Non mancano, poi, oltre alle posizioni di altri governatori che non hanno emesso ordinanze ma esprimono scetticismo, oltre ad una profonda preoccupazione, su una riapertura delle superiori dall’11 gennaio, e le decisioni di alcuni presidenti di Provincia e di sindaci che hanno già deciso di non riapre le scuole in presenza nel mese di gennaio.

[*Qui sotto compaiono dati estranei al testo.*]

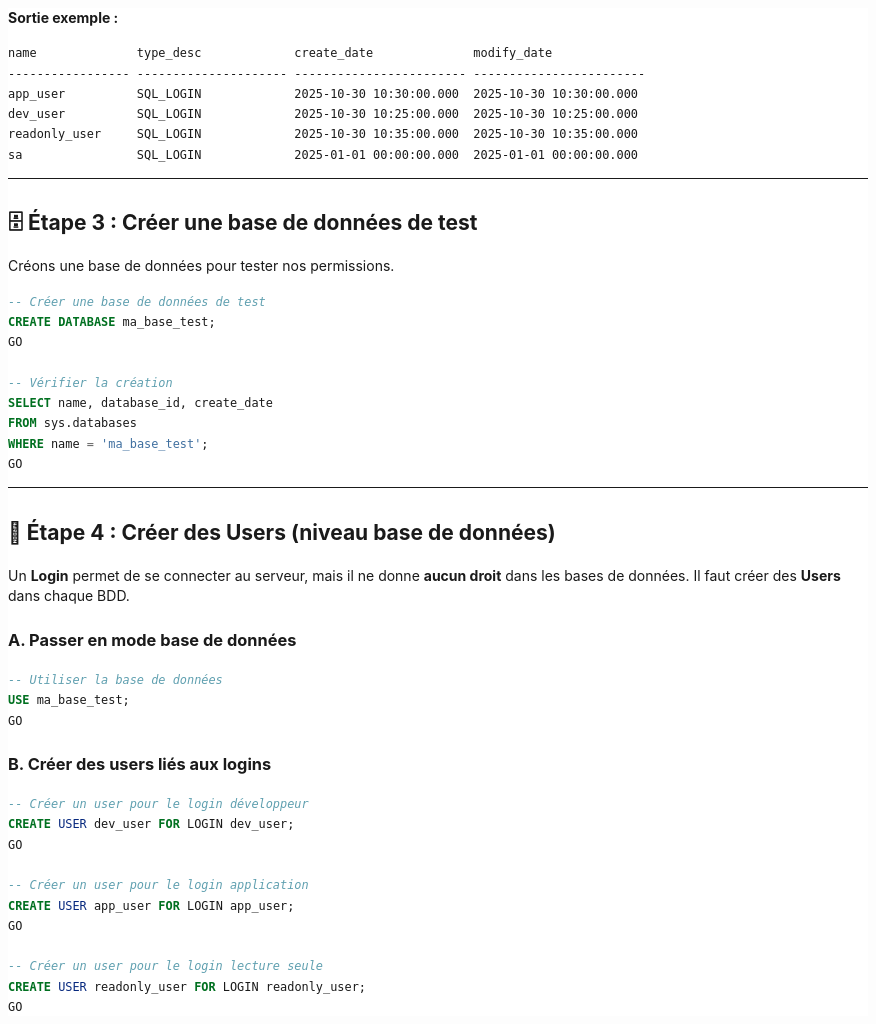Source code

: **Sortie exemple :**
```
name              type_desc             create_date              modify_date
----------------- --------------------- ------------------------ ------------------------
app_user          SQL_LOGIN             2025-10-30 10:30:00.000  2025-10-30 10:30:00.000
dev_user          SQL_LOGIN             2025-10-30 10:25:00.000  2025-10-30 10:25:00.000
readonly_user     SQL_LOGIN             2025-10-30 10:35:00.000  2025-10-30 10:35:00.000
sa                SQL_LOGIN             2025-01-01 00:00:00.000  2025-01-01 00:00:00.000
```

---

## 🗄️ Étape 3 : Créer une base de données de test

Créons une base de données pour tester nos permissions.

```sql
-- Créer une base de données de test
CREATE DATABASE ma_base_test;
GO

-- Vérifier la création
SELECT name, database_id, create_date
FROM sys.databases
WHERE name = 'ma_base_test';
GO
```

---

## 👥 Étape 4 : Créer des Users (niveau base de données)

Un **Login** permet de se connecter au serveur, mais il ne donne **aucun droit** dans les bases de données. Il faut créer des **Users** dans chaque BDD.

### A. Passer en mode base de données

```sql
-- Utiliser la base de données
USE ma_base_test;
GO
```

### B. Créer des users liés aux logins

```sql
-- Créer un user pour le login développeur
CREATE USER dev_user FOR LOGIN dev_user;
GO

-- Créer un user pour le login application
CREATE USER app_user FOR LOGIN app_user;
GO

-- Créer un user pour le login lecture seule
CREATE USER readonly_user FOR LOGIN readonly_user;
GO
```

Dal mondo della scuola si alza la voce dei presidi, critici per il braccio di ferro tra Regioni e Governo che va avanti da diversi giorni: «Fatico a capire le motivazioni di questo tira e molla continuo tra Regioni e Governo.
Parlano i presidi
Come le loro visioni possano essere così distanti se si basano sugli stessi dati. Riprendere la frequenza il 7 o l’11 gennaio non cambia la situazione di contagi, scuole e trasporti», afferma il presidente dell’Associazione nazionale presidi, Antonello Giannelli. «Se il rapporto dell’Iss attesta che le scuole, dove le mascherine vengono indossate e tutte le regole di distanziamento vengono rispettate, non sono focolaio di contagio, dobbiamo avere il coraggio politico di far tornare gli studenti in presenza - continua -. E se il problema è quello del trasporto pubblico, allora lo si deve riorganizzare o potenziare di conseguenza e senza indugi. Siamo tutti stanchi di polemiche politiche che a volte sembrano pretestuose. Oggi sono stati diffusi i risultati di un sondaggio di 'Save the Children' che ci racconta una generazione di studenti stanca, preoccupata, ansiosa che ha la sensazione di aver sprecato un anno e che pensa di pagare in prima persona il prezzo dell’incapacità degli adulti nella gestione della pandemia. Non possiamo far pagare a questi ragazzi un prezzo così alto», conclude Giannelli.
Per il governo, questa mattina, ha parlato la sottosegretaria alla Salute, Sandra Zampa. «Lo scenario davanti a noi è preoccupante - ha detto a Radio Anch’io Rai - e comprendo la scelta di rinviare l’apertura della scuola. Questi ragazzi stanno certamente pagando un prezzo importante, bisogna però avere il senso delle priorità del Paese. Se non ci sono le condizioni è inutile aprile la scuola per poi chiuderla dieci giorni dopo. Non serve assolutamente a niente».